Termina por abandonar el trabajo para el Ministerio de Agricultura y consigue ubicación en un hotel en París que, curiosamente, admite fumadores.
Terminada la relación con su novia japonesa, se pregunta. “¿Era capaz de ser feliz en soledad? No lo creería. ¿Era capaz de ser feliz en general. Creo que es la clase de pregunta que más vale no hacerse?
Una nueva relación, esta vez con Camille, tampoco le permitirá dar una respuesta positiva a este interrogante del que es fácil prever la respuesta. El hijo de cuatro años de Camille, para el protagonista constituye un obstáculo en su relación con la madre, por lo que piensa seriamente en asesinarlo. Está a punto de convertirse en un asesino y renuncia a serlo, lo cual es leído por él como un nuevo fracaso. “…me di cuenta de que todo se iba al traste, que no dispararía, que no lograría modificar el curso de las cosas, que los caminos de la desdicha era los más fuertes, que nunca recuperaría a Camille y que moriríamos solos, desgraciados y solos cada uno por su lado.”
La felicidad personal, si es que tal cosa existe, parece decir Houellebecq, es imposible en un mundo que se derrumba, que se maneja con los peores valores y que, inevitablemente, nos hace desgraciados. Como dice el protagonista de Serotonina, nada puede frenar el camino de la autoaniquilación. Tampoco la felicidad en pastillas, que muy pronto muestra sus efectos adversos, sus peores consecuencias laterales.

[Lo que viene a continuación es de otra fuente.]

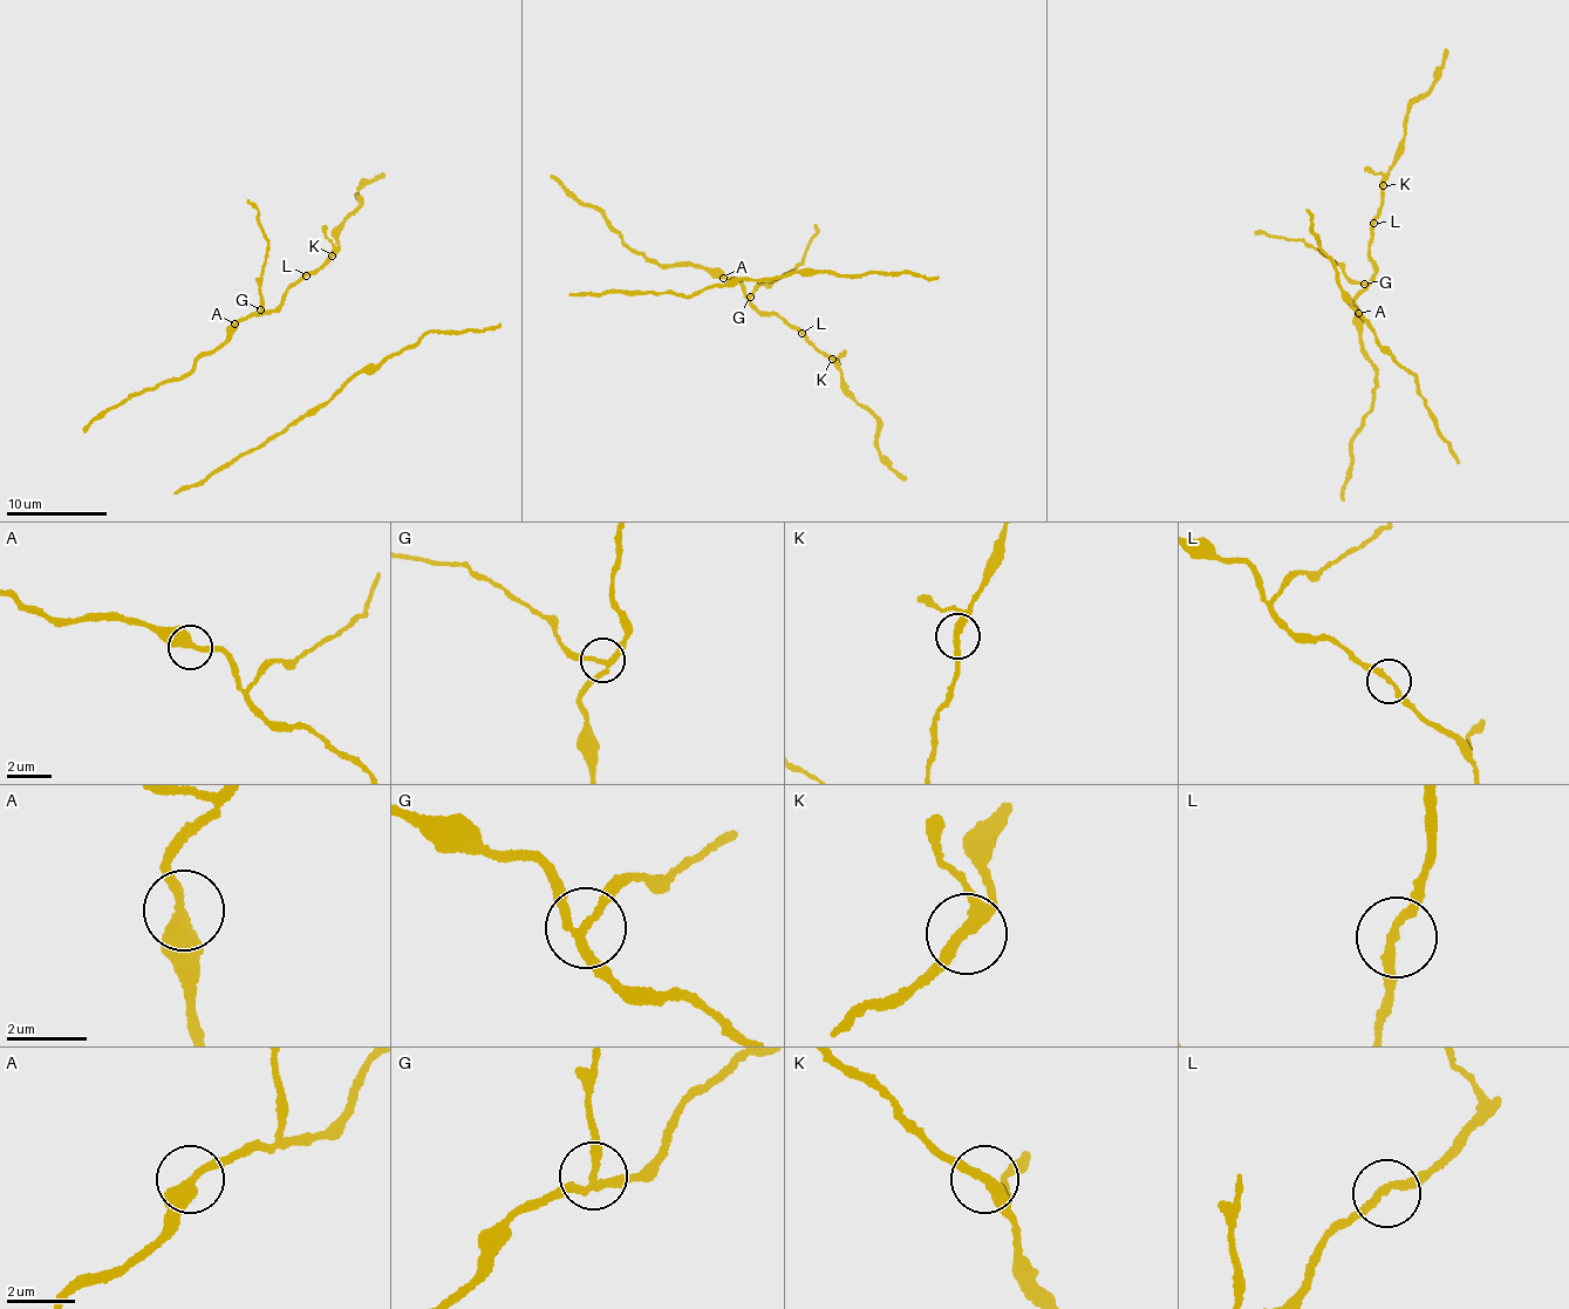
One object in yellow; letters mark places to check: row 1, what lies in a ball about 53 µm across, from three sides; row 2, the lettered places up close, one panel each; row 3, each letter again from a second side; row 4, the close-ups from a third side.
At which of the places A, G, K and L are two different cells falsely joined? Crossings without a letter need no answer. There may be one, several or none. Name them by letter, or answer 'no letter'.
G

Sin embargo, es lícito observar que, de manera inconsciente o no, el nihilismo ha sido para Houellebecq toda una fuente de éxitos literarios y económicos. Quizá sea una de las características del sistema, que también devora a los disidentes –o por lo menos a algunos de ellos- convirtiéndolos en estrellas.
Por momentos, el personaje del nombre abominable no resulta demasiado creíble. Quizá sea que su sufrimiento, es seguro, producirá jugosos dividendos a su autor.
Tampoco resulta verosímil la explicación del contexto social que hace el autor, como si la traslación a la vida individual fuera algo mecánico. Recuerda a una cierta crítica obsoleta que encontraba correspondencias directas, ineludibles y también mecánicas entre el contexto político y la producción textual.
Houellebecq muestra un poco más de los mismo que ha mostrado siempre, lo que seguramente no impedirá que su libro sea un nuevo éxito.